▶ _AIM OF THE EXERCISE_
Please report every line of the listing below that has the word "kurang" in it.

▶ _INFORMATION GIVEN_

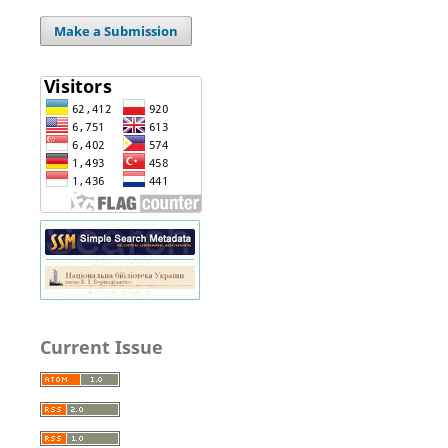
Make a Submission
Current Issue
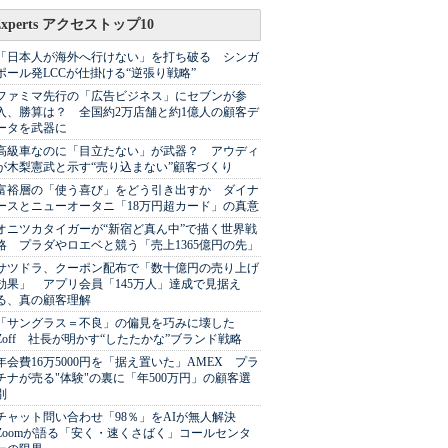
Experts アクセストップ10
「日本人が海外へ行けない」を打ち破る シンガ
ポール発LCCが仕掛ける“逆張り戦略”
ファミマ先行の「広告ビジネス」にセブンが参
入、勝算は？ 全国約2万店舗と約1億人の顧客デ
ータを武器に
高級車なのに「目立たない」が武器？ アウディ
が木梨憲武と示す“売り込まない”顧客づくり
富裕層の「使う喜び」をどう引き出すか ダイナ
ースとニューオータニ「18万円超カード」の真意
オニツカタイガーが“新宿ど真ん中”で描く世界戦
略 プラダやロエベと競う「売上1365億円の先」
サツドラ、クーポン配布で「数十億円の売り上げ
効果」 アプリ会員「145万人」達成で見据え
る、真の顧客理解
「サングラス＝不良」の偏見を巧みに壊した
Zoff 社長が明かす“したたかな”ブランド戦略
年会費16万5000円を「据え置いた」AMEX プラ
チナが売る"体験"の裏に「年500万円」の顧客選
別
チャット問い合わせ「98％」をAIが無人解決
Zoomが語る「安く・速くさばく」コールセンタ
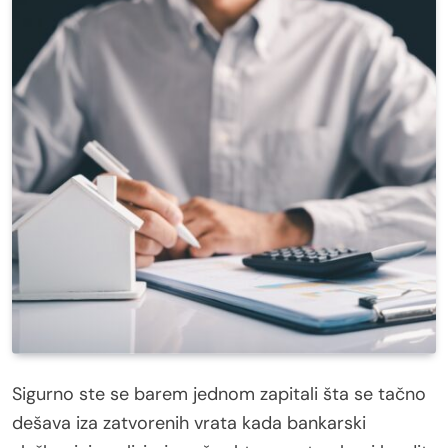
Sigurno ste se barem jednom zapitali šta se tačno
dešava iza zatvorenih vrata kada bankarski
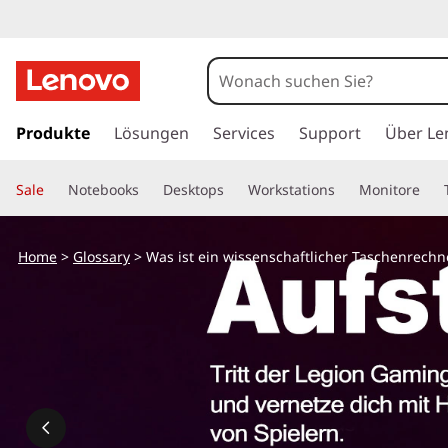
z
u
Produkte
Lösungen
Services
Support
Über Le
m
H
Sale
Notebooks
Desktops
Workstations
Monitore
a
u
p
Home
>
Glossary
> Was ist ein wissenschaftlicher Taschenrechn
t
i
n
h
a
l
t
s
p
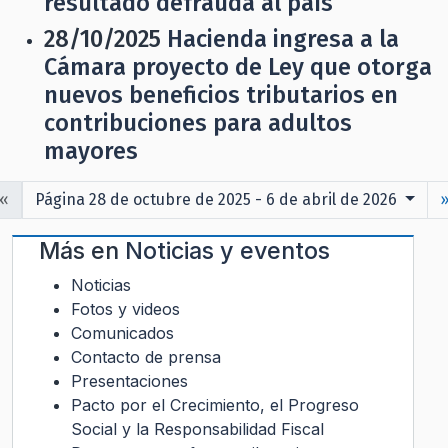
resultado defrauda al país”
28/10/2025
Hacienda ingresa a la
Cámara proyecto de Ley que otorga
nuevos beneficios tributarios en
contribuciones para adultos
mayores
«
Página 28 de octubre de 2025 - 6 de abril de 2026
Más en
Noticias y eventos
Noticias
Fotos y videos
Comunicados
Contacto de prensa
Presentaciones
Pacto por el Crecimiento, el Progreso
Social y la Responsabilidad Fiscal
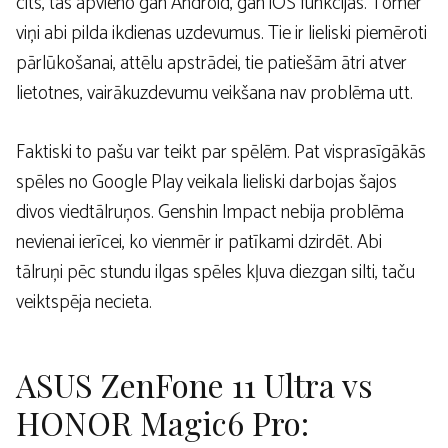
cits, tas apvieno gan Android, gan iOS funkcijas. Tomēr
viņi abi pilda ikdienas uzdevumus. Tie ir lieliski piemēroti
pārlūkošanai, attēlu apstrādei, tie patiešām ātri atver
lietotnes, vairākuzdevumu veikšana nav problēma utt.
Faktiski to pašu var teikt par spēlēm. Pat visprasīgākās
spēles no Google Play veikala lieliski darbojas šajos
divos viedtālruņos. Genshin Impact nebija problēma
nevienai ierīcei, ko vienmēr ir patīkami dzirdēt. Abi
tālruņi pēc stundu ilgas spēles kļuva diezgan silti, taču
veiktspēja necieta.
ASUS ZenFone 11 Ultra vs
HONOR Magic6 Pro:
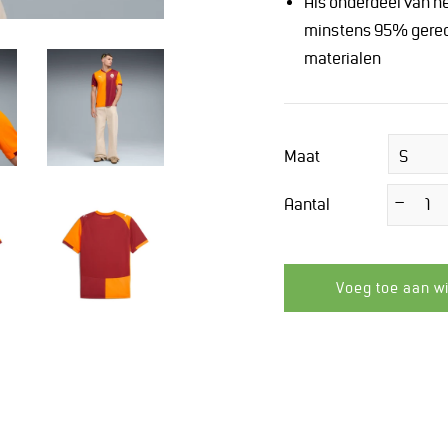
Als onderdeel van h
minstens 95% gerecy
materialen
Maat
Aantal
−
Verminder
de
hoeveelheid
met
1
Voeg toe aan w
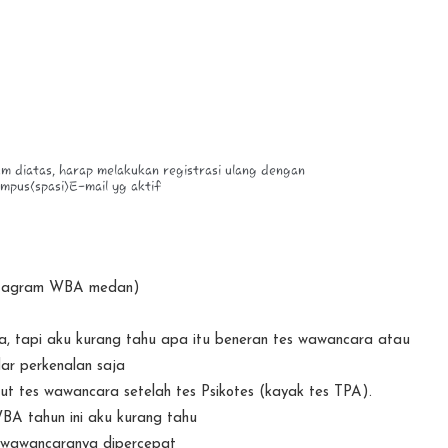
nstagram WBA medan)
a, tapi aku kurang tahu apa itu beneran tes wawancara atau
ar perkenalan saja
ut tes wawancara setelah tes Psikotes (kayak tes TPA).
WBA tahun ini aku kurang tahu
s wawancaranya dipercepat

▶ _RESPONSE TO THE TASK_
a, tapi aku kurang tahu apa itu beneran tes wawancara atau
WBA tahun ini aku kurang tahu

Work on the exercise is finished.